Apple's senior VP of worldwide marketing Phil Schiller told the Shanghai Evening News in an interview that inexpensive iPhones would "never be the future of Apple products."
Schiller's statement appears to throw cold water on the sources cited in the Journal and Bloomberg reports, both of which provided details on how Apple would produce a low-cost iPhone. They suggested that Apple would ditch the aluminum frame used in the iPhone 5 and switch to polycarbonate, which might be cheaper to manufacture.

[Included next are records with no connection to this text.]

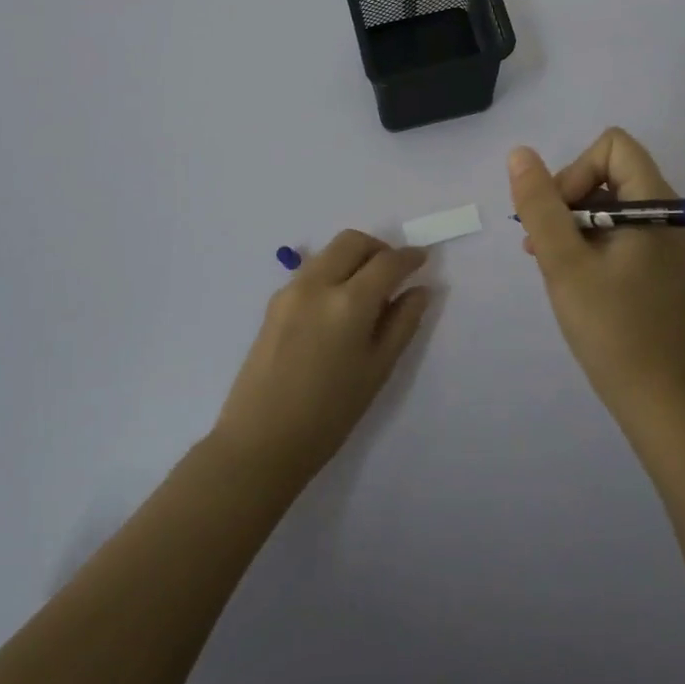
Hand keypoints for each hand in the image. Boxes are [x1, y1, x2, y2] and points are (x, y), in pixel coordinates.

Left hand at [213, 230, 429, 488]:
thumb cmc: (329, 414)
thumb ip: (402, 324)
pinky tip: (338, 305)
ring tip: (367, 290)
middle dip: (379, 248)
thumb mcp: (377, 370)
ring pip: (329, 251)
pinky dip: (332, 272)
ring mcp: (290, 290)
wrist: (261, 442)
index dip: (410, 257)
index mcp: (348, 302)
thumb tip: (420, 290)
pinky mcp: (273, 302)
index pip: (387, 262)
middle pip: (353, 242)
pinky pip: (311, 270)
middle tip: (394, 273)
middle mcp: (317, 284)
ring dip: (354, 257)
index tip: (423, 259)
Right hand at [510, 128, 684, 420]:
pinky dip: (590, 239)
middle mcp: (670, 212)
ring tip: (550, 260)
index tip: (559, 216)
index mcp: (658, 204)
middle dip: (569, 199)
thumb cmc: (609, 327)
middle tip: (546, 245)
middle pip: (610, 171)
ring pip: (610, 201)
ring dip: (574, 221)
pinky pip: (620, 228)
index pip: (612, 147)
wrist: (654, 397)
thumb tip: (520, 154)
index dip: (576, 171)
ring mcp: (668, 239)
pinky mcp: (661, 262)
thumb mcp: (563, 262)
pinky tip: (570, 271)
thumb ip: (540, 204)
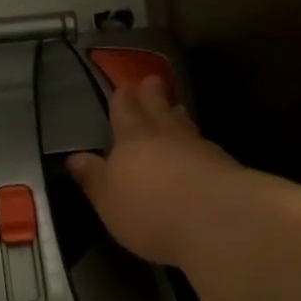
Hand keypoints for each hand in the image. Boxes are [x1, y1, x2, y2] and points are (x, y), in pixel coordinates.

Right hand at [68, 77, 243, 266]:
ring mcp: (199, 147)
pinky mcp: (225, 164)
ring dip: (177, 115)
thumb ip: (94, 178)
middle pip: (158, 108)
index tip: (125, 85)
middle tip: (152, 80)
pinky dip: (198, 141)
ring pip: (184, 124)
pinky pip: (205, 144)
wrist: (217, 220)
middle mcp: (165, 135)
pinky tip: (200, 147)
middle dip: (152, 95)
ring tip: (176, 108)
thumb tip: (75, 157)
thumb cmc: (149, 211)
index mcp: (131, 140)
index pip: (125, 111)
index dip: (123, 98)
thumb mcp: (108, 201)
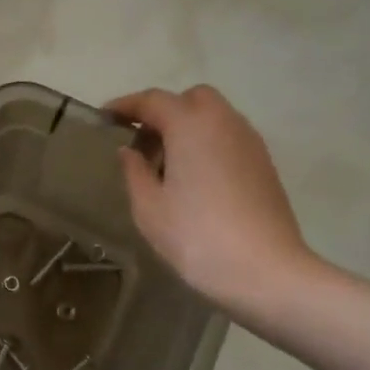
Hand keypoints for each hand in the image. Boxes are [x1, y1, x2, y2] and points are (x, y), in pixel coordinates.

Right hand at [106, 84, 323, 323]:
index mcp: (190, 125)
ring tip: (165, 164)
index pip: (153, 100)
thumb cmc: (196, 236)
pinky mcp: (264, 164)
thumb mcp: (149, 208)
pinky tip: (194, 179)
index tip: (105, 117)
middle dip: (163, 111)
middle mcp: (223, 122)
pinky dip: (207, 144)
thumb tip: (130, 151)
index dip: (126, 106)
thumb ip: (134, 172)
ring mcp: (249, 142)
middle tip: (141, 141)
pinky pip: (228, 138)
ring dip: (187, 128)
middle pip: (191, 99)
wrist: (264, 270)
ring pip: (214, 117)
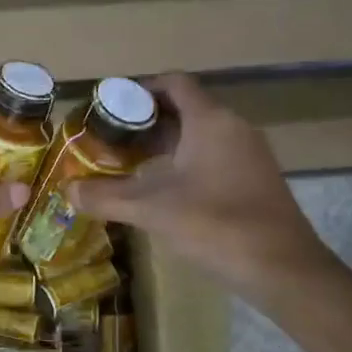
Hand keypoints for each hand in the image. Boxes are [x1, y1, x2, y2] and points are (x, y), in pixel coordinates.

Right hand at [67, 74, 332, 299]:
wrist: (283, 268)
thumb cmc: (215, 225)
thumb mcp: (152, 210)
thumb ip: (106, 197)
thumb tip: (67, 191)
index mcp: (210, 120)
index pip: (174, 84)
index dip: (141, 89)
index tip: (111, 106)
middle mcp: (234, 127)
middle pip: (186, 108)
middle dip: (148, 121)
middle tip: (112, 138)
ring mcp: (250, 153)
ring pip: (202, 134)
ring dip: (167, 143)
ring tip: (131, 163)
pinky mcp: (257, 178)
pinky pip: (216, 155)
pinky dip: (188, 161)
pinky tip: (166, 189)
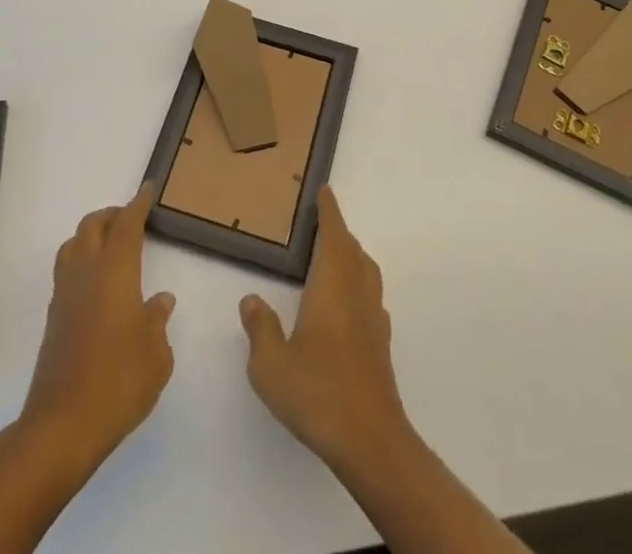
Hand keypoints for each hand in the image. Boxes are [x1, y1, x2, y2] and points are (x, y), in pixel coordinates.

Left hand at [18, 184, 176, 470]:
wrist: (61, 428)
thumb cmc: (119, 384)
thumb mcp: (156, 355)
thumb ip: (158, 322)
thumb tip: (160, 300)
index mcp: (115, 273)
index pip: (126, 225)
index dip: (138, 204)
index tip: (148, 189)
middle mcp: (86, 274)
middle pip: (92, 227)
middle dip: (112, 215)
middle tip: (132, 218)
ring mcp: (64, 297)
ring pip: (72, 246)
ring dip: (91, 236)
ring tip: (111, 246)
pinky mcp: (53, 321)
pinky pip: (66, 273)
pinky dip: (81, 263)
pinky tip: (97, 285)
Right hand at [238, 186, 410, 469]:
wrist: (370, 440)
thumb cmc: (318, 393)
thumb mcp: (271, 365)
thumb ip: (260, 328)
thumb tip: (251, 299)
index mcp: (333, 286)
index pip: (334, 235)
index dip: (329, 212)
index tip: (325, 191)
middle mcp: (357, 293)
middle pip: (352, 250)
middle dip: (338, 232)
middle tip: (320, 224)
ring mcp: (373, 319)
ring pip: (366, 272)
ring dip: (351, 256)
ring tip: (332, 259)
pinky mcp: (381, 344)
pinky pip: (370, 297)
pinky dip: (358, 285)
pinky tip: (346, 306)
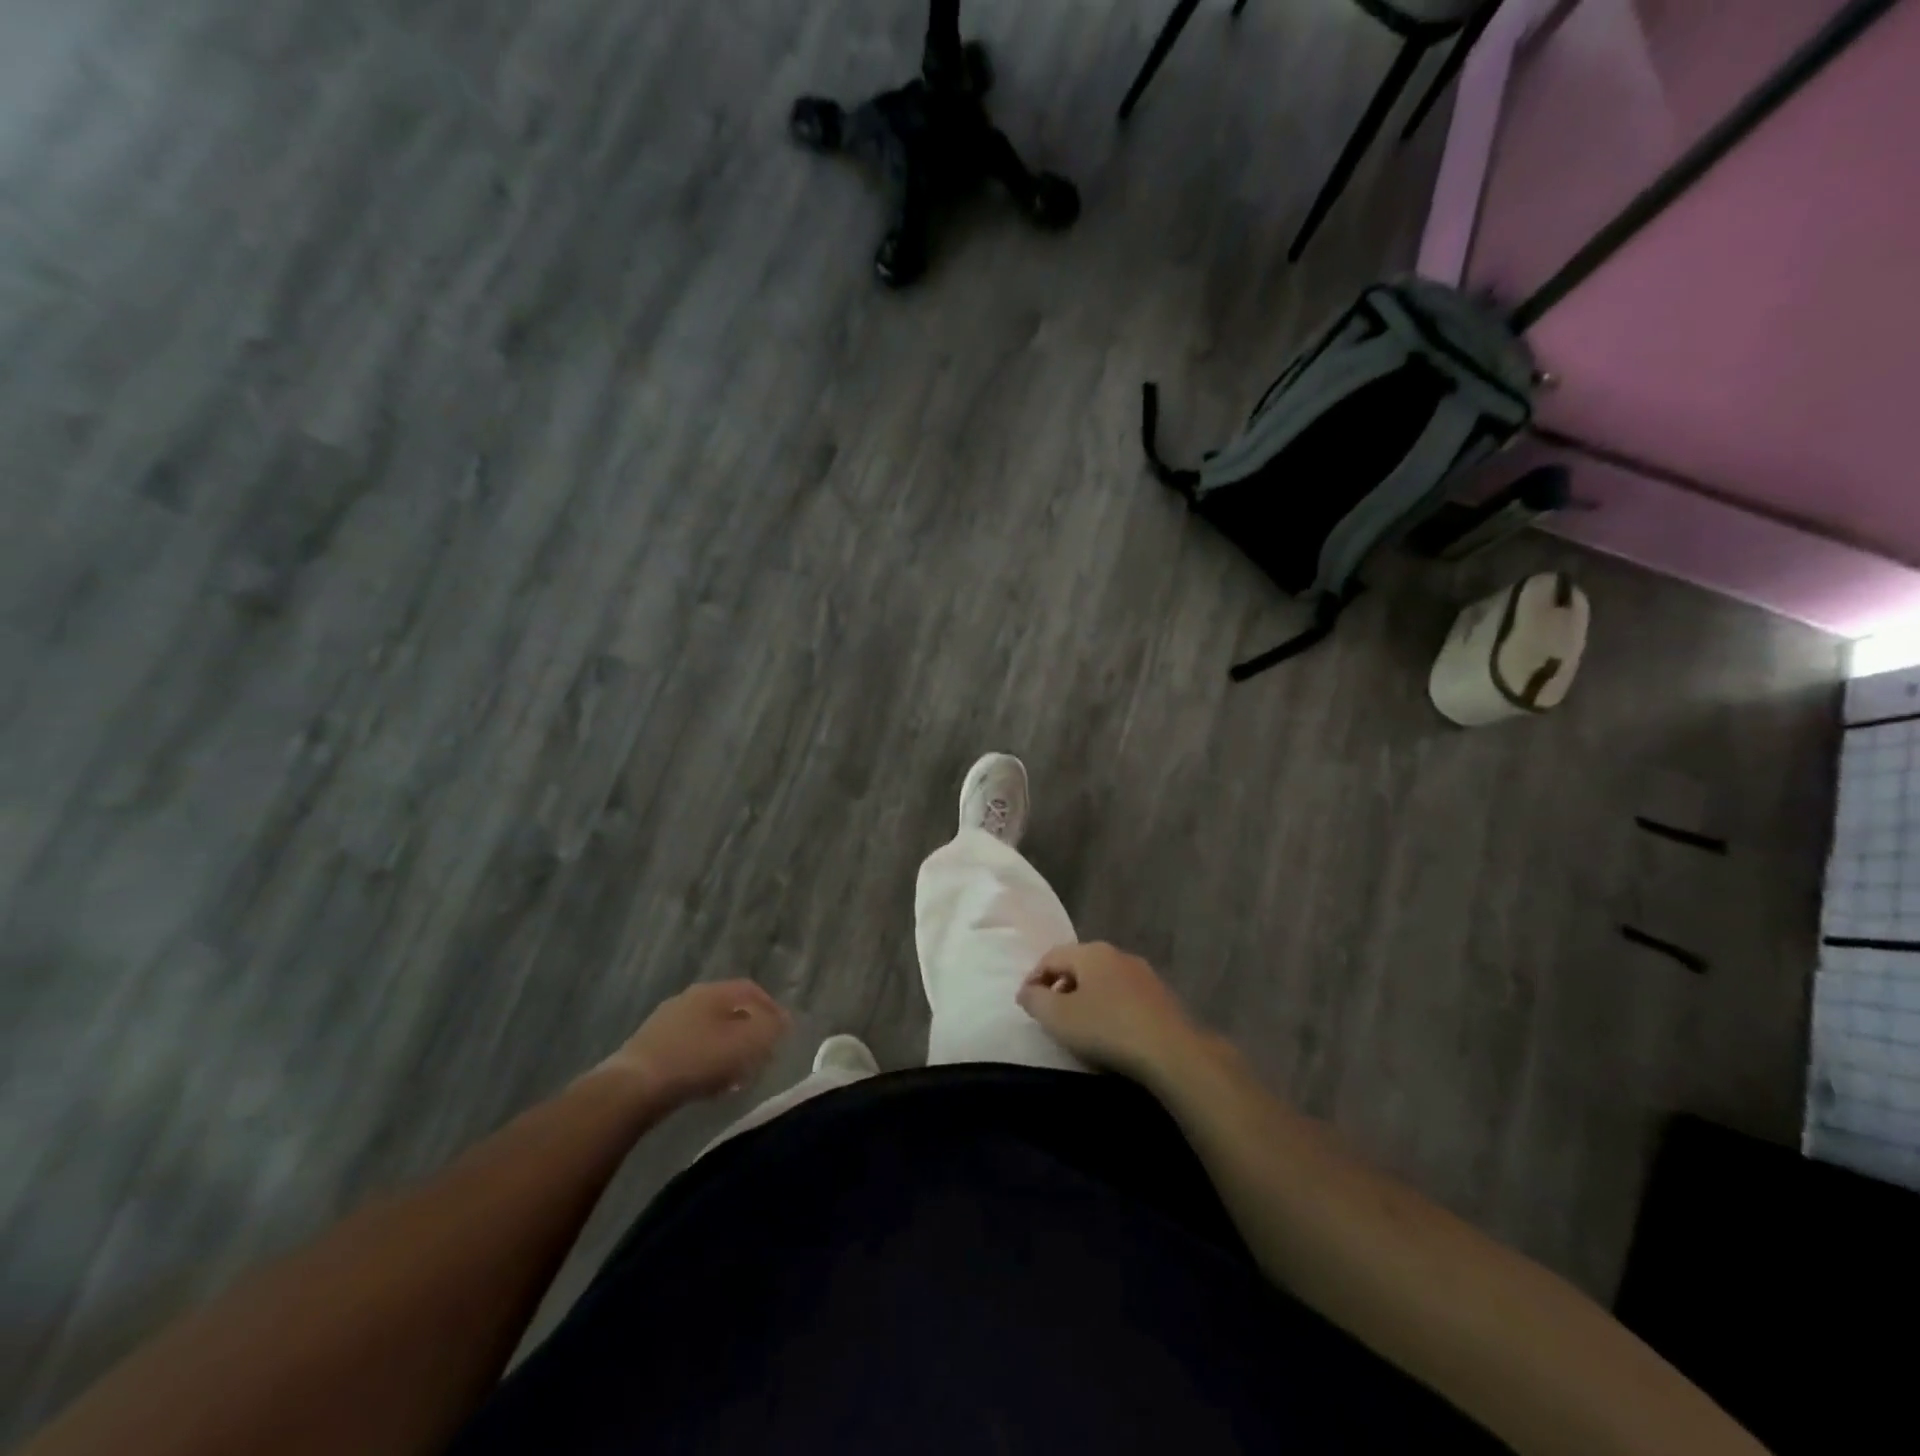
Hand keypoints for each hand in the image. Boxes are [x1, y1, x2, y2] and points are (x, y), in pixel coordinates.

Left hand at [599, 980, 790, 1106]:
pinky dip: (705, 1061)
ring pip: (708, 1030)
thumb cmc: (697, 1059)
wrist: (633, 1089)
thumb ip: (770, 1028)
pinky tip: (708, 1084)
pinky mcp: (650, 1048)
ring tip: (738, 1074)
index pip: (751, 990)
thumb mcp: (747, 1043)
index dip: (771, 1008)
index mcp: (713, 991)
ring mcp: (666, 1022)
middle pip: (729, 1010)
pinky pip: (689, 1049)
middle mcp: (689, 999)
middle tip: (762, 1054)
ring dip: (727, 1048)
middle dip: (749, 1030)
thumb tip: (783, 1020)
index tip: (783, 1031)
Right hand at [1017, 942, 1215, 1081]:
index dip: (1033, 978)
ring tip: (1079, 1024)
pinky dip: (1110, 1007)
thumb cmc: (1106, 1029)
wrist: (1171, 1051)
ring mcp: (1143, 973)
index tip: (1025, 1003)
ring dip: (1086, 996)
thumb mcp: (1058, 1017)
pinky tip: (1110, 1030)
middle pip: (1078, 964)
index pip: (1051, 956)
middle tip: (1050, 1012)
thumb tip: (1027, 991)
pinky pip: (1124, 995)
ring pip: (1104, 979)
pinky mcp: (1162, 995)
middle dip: (1060, 985)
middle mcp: (1117, 954)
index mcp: (1090, 952)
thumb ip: (1035, 1000)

The timing of Schiller's comments could also be coincidence, and it's worth noting that the company generally chooses its messages carefully. Schiller is no nube, and has plenty of experience talking to the press. Also, cheap doesn't necessarily mean inexpensive or low-cost. Schiller could have been saying that Apple will never skimp on materials and manufacturing processes to produce cheap(er) goods.
Further, Apple is normally aggressive about maintaining its margins. A low-cost iPhone doesn't necessarily gel with Apple's long-term behavior and strategy regarding entry-level products. Apple admitted the iPad Mini squeezed its margins a bit, even with a price tag that is more than $100 above its closest competitors.
Last, it is important to remember that Apple is always researching and designing new products. Products that reach retail typically go through several generations of design before being finalized. It is possible that the sources cited by the Journal and Bloomberg were exposed to products that are still in the research and design phase that might still be years from reality.
As is always the case with Apple, it doesn't do something until it does it.